Figma pour prototyper vos parcours pédagogiques en ligne
Figma est un logiciel de conception d’interfaces graphiques d’applications mobiles et de sites web.
Vous avez peut-être entendu parler de l’outil la semaine dernière ; la société a été achetée 20 milliards de dollars par Adobe.
Je dois utiliser à peine 30% des fonctionnalités de l’outil, mais il n’en est pas moins essentiel à mes yeux. Il permet de créer des prototypes d’interfaces en quelques heures, et de les tester ensuite auprès d’utilisateurs·rices qui ont l’impression d’évoluer sur une réelle plateforme.

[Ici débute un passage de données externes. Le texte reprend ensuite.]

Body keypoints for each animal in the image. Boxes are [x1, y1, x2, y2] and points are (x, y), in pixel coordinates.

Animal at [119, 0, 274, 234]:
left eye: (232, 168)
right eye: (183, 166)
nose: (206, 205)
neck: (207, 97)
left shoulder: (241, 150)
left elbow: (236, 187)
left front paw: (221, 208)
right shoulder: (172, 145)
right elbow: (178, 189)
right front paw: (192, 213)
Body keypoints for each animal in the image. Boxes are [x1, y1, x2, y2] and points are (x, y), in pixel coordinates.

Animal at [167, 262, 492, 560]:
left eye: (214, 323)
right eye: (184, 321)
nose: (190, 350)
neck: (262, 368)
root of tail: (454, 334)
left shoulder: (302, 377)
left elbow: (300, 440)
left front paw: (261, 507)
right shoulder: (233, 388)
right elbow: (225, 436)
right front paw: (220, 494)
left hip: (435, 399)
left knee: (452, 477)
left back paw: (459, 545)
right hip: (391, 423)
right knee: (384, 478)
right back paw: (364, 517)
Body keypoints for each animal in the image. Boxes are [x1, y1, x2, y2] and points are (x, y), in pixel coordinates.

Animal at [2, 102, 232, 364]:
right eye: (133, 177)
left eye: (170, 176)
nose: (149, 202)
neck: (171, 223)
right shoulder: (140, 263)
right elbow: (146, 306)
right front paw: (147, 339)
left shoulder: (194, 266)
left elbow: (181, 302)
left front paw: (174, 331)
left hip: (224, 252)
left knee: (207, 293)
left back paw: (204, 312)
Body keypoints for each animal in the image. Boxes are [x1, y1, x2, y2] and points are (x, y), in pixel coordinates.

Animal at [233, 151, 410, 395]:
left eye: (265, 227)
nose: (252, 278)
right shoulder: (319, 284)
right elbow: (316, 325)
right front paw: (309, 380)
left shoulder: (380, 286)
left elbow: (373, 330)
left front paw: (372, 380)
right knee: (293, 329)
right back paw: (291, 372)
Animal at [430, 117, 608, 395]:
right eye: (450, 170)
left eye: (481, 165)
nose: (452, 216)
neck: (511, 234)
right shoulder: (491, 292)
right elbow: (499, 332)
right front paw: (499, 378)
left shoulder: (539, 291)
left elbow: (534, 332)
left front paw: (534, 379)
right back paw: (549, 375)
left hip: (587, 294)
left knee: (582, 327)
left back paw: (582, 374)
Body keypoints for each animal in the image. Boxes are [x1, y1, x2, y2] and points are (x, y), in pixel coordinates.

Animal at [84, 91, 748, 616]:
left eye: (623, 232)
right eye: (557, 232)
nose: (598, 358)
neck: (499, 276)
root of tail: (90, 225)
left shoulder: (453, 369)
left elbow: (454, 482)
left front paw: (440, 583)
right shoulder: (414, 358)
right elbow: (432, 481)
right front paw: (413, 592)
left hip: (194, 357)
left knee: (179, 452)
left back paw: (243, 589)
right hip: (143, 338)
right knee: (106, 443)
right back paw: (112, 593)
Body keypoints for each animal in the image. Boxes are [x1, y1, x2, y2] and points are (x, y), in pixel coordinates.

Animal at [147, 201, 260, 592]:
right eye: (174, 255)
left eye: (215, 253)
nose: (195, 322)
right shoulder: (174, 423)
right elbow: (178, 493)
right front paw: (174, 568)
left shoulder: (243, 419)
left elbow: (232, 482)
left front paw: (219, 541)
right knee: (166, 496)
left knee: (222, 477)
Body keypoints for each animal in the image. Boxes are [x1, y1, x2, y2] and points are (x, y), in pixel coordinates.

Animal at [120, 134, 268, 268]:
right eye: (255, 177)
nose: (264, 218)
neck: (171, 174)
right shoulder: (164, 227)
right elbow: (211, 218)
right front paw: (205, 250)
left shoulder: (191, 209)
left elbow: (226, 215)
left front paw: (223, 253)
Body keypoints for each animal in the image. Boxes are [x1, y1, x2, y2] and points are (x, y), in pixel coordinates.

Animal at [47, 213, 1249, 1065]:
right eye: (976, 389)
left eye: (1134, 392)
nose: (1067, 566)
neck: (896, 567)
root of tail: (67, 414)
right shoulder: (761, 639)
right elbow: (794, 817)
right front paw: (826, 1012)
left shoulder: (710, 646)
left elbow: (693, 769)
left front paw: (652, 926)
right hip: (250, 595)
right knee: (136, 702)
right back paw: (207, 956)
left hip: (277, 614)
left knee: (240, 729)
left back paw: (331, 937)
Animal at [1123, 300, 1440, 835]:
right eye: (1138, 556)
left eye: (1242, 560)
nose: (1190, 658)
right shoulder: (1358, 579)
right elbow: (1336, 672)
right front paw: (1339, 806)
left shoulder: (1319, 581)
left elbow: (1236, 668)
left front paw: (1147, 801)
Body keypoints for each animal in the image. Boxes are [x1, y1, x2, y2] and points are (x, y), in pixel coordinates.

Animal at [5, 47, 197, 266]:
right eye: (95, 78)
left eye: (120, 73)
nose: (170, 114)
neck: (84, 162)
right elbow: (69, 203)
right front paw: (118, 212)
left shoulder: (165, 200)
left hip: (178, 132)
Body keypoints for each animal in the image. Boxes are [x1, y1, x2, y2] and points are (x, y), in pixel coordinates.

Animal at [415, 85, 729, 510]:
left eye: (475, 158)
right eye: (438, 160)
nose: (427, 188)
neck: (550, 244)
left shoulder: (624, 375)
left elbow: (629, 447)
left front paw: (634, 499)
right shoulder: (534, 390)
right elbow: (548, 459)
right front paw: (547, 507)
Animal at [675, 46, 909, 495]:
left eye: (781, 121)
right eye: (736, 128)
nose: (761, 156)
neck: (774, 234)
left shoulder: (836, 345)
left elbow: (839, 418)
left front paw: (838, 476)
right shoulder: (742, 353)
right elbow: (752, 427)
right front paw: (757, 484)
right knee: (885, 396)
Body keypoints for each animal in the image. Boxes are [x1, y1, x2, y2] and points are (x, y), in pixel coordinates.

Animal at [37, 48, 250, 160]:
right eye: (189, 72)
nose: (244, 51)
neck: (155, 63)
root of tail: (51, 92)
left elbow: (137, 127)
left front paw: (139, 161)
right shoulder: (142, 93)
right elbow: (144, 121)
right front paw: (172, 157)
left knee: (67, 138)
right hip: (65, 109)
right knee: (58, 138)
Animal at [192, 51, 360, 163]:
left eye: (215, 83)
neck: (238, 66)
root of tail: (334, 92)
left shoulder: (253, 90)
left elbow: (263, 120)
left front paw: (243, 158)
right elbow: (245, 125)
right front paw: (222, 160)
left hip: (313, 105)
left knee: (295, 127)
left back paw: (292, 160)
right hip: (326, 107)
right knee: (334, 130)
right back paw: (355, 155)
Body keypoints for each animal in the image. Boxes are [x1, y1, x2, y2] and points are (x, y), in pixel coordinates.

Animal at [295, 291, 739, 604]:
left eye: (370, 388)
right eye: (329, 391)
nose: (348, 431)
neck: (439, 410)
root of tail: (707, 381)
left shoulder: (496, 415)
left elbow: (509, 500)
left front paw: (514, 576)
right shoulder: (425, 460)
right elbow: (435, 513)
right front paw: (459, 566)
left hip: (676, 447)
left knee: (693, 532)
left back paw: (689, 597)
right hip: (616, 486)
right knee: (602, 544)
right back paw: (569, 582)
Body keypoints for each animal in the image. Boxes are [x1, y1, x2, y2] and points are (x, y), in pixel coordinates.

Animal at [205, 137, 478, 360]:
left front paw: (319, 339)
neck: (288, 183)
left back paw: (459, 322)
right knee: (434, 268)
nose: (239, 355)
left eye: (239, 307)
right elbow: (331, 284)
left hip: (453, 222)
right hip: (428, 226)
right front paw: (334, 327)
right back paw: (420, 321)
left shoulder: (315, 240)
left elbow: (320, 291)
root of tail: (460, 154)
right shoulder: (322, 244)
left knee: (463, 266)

Je l’utilise dans la plupart des ateliers de co-conception pour très vite proposer des rendus finaux suite à des sessions d’idéation.
À côté de cette fonction, Figma est surtout utile en phase de production. Toutes les chartes graphiques ou banques d’éléments visuels de Caféine.Studio sont maintenant réalisées sur l’outil, car sa simplicité d’utilisation permet à toute personne de très vite le prendre en main – et notamment nos client·e·s. Il permet également de travailler à plusieurs et en même temps sur un projet, ce qui nous facilite le travail de conception, voire de prototypage avec plusieurs graphistes lors des ateliers.
Dans mon quotidien, Figma remplace aussi d’autres logiciels plus gourmands pour des tâches graphiques simples, comme l’élaboration des bannières ou des éléments visuels de cette newsletter.
Figma est accessible depuis tous les navigateurs. Il existe également une version bureau pour macOS et Windows, ainsi qu’une solution de visualisation des design (Figma Mirror) pour iOS et Android.
Figma est gratuit jusqu’à 3 fichiers et coûte ensuite 12 dollars par mois. Par contre, il reste entièrement gratuit pour les enseignant·e·s et les étudiant·e·s.